(Reuters) - A123 Systems Inc (>> A123 Systems, Inc.), a lithium-ion battery maker backed by a $249 million U.S. government grant, received notice from the Nasdaq this week that its stock price is too low for exchange standards and will be delisted if it does not recover to $1 in the next six months.

A123 said in a securities filing on Wednesday that it has until February 19 to increase its share price back to $1, which it breached more than a month ago.

The stock closed at a lifetime low of 37 cents on the Nasdaq on Wednesday and has dropped more than 90 percent from its 12-month high in September 2011, hurt by the company's worsening cash position due to slower-than-expected demand and a pricey battery recall this year.

To meet the Nasdaq's standards, A123's shares must close at $1 or more for 10 straight business days.

This year, A123 was hit by costs tied to recalling defective batteries installed in Fisker Automotive's Karma plug-in hybrid.
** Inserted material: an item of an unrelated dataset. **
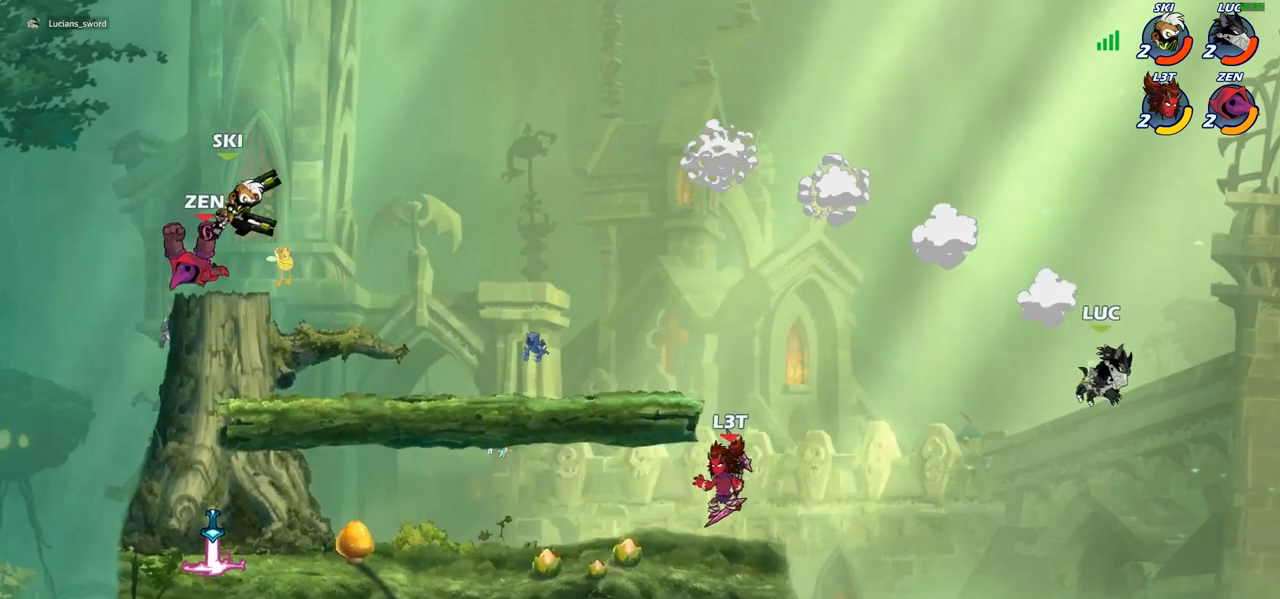
{"buttons": [], "left_stick": "down-left", "right_stick": "center", "events": []}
Battery demand has not been as robust as A123 predicted in 2009, when it won a technology grant from the Obama administration.

But the battery maker won a lifeline this month from Chinese auto parts firm Wanxiang Group Corp, which is investing $465 million to buy 80 percent of A123.

A123 also makes batteries for some models manufactured by BMW (>> Bayerische Motoren Werke AG) and General Motors Co (>> General Motors Company).